Field of dreams
During my first few weeks at Kibbutz Gezer — in fact, my first few weeks in Israel ever — I fell into a routine. The other volunteers and I would wake before dawn, force down a quick breakfast of dry brown bread and coffee, and scramble onto the back of the agala, a flatbed wagon hitched to a tractor. The driver would deposit us each at the end of a long row of grapevines, and we’d spend the next few hours weeding, pruning, and, like the suburban tourists we were, generally making a mess of things.
The routine was altered one morning when we were told to assemble at a bare field in the shadow of Tel Gezer, the volcano-shaped archaeological site that loomed over the kibbutz. A kibbutznik told us to hold our arms out in a T while he draped squares of sod over each arm. We then marched out to the field and began laying out a gigantic quilt of green grass. By the time we were done, we had created what might have been the first, but what was certainly the best, softball field in the Land of Israel. It’s still there, almost 30 years later, and is known as, what else, the Field of Dreams.
As you can tell, I came late to the kibbutz movement, which by then was already losing much of its collectivist spirit and, worse, a lot of its money. Younger kibbutzniks were being drawn to the big cities, while many kibbutzim found it more profitable to develop light industries than to grow crops and milk cows. Members were demanding private cars and — horrors! — their own television sets. That decade would also see a crushing debt crisis, forcing some of the kibbutzim to sell off parcels of land to private developers.
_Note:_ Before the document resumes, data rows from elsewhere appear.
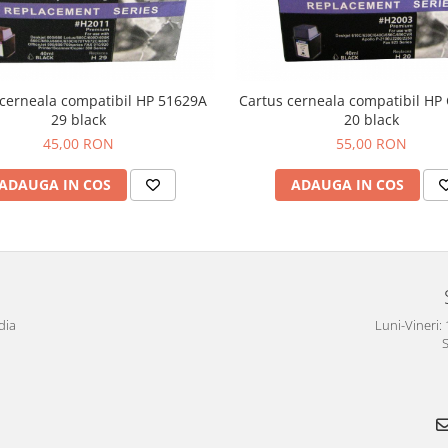
 cerneala compatibil HP 51629A
Cartus cerneala compatibil HP
29 black
20 black
45,00 RON
55,00 RON
ADAUGA IN COS
ADAUGA IN COS
dia
Luni-Vineri: 
S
I was also about a decade younger than most of the American immigrants who had arrived at Gezer as members of the Habonim Dror youth group and reinvigorated what had been a moribund community halfway between Jerusalem and Tel Aviv. Again, by 1983, members of some of those famed garinim — seed groups — had left kibbutz or Israel altogether, worn down by the manual labor or just ready to trade in adolescent idealism for a good job or graduate school.
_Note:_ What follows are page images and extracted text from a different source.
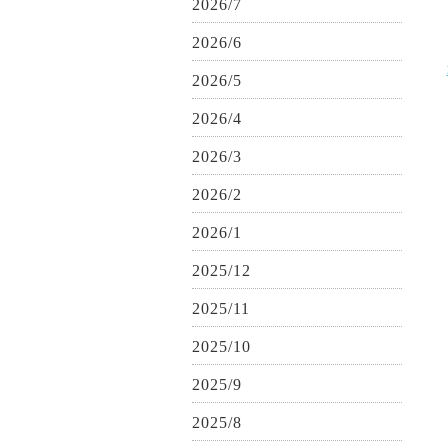
2026/7
2026/6
2026/5
2026/4
2026/3
2026/2
2026/1
2025/12
2025/11
2025/10
2025/9
2025/8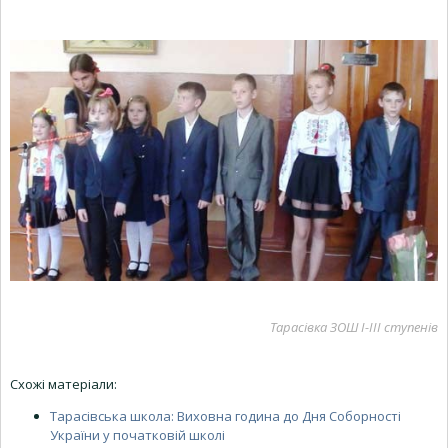
Тарасівка ЗОШ І-ІІІ ступенів
Схожі матеріали:
Тарасівська школа: Виховна година до Дня Соборності
України у початковій школі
And yet enough of the old kibbutz spirit lived on to fire the imagination of a newcomer like me. I spent just four weeks at Gezer, but they remain some of the most memorable of my life. There was little drama of the conventional kind — no hayloft romances or late-night debauchery. Just a lot of sunshine, a lot of hard work, and the kinds of smells you come across only on a farm. Honestly. My most vivid memories of Gezer are olfactory. If you’ve ever worked in a football field-sized chicken coop in the middle of summer, you know what I mean.
But like those smells, the kibbutz idea got under my skin. Its members had a sense of common purpose I hadn’t come across before. They connected to the history and narrative of the Jewish reclamation of Israel — something I had only read about in books — in a living, breathing way. The kibbutzniks also had a bracing sense of cynicism — a good corrective to the romantic vision of Israel we’d been fed back in Hebrew school. I only regretted that I had arrived just as the party seemed to be ending. Like the kibbutzim, Israel itself was on the cusp of something new and different. In the next 10 years it would leap from the edge of the Third World into the lap of the First.
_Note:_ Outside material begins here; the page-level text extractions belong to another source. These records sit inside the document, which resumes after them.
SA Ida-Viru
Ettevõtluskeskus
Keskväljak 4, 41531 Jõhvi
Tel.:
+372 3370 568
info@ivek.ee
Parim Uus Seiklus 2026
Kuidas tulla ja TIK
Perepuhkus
The kibbutz movement turned 100 last month, as Israelis marked the centennial of Kibbutz Degania Alef near Tiberias. A good number of kibbutzim are still going strong, but coverage of the anniversary seemed mostly nostalgic. Writing for the Huffington Post, kibbutznik Yermi Brenner suggests the way radical communal living giveth and taketh away. “I think people need to be financially motivated and should be financially rewarded according to their action and abilities,” he writes, “but also believe and feel that living in a community in which there is mutual responsibility by and for all members creates a healthier, less alienated society.”
A Ha’aretz editorial suggested that the city had won out over the farm, but also listed the movement’s accomplishments: providing security on the frontiers, developing a potent work force, and nurturing four future prime ministers, for starters. The kibbutz, never a majority movement, nevertheless contributed a disproportionate number of commanders and pilots, as well as composers and poets.
The kibbutz also served a key function for Diaspora Jews: It goaded our imaginations. The story of Israel’s founding was untidy and complex — so many immigrants, so much politics, too many challenges. The kibbutz provided a handy symbol of all things Israeli in one neat, albeit abstract package — the idealism, the strength, the landedness, the repudiation of whatever it meant to be a homeless Jew.
Sometimes, I can’t help it, I want to wash my hands of the Israel enterprise — the same arguments, the same conflicts, the same old story. But then I get a whiff of fresh green grass and I remember: Oh yes, the Field of Dreams.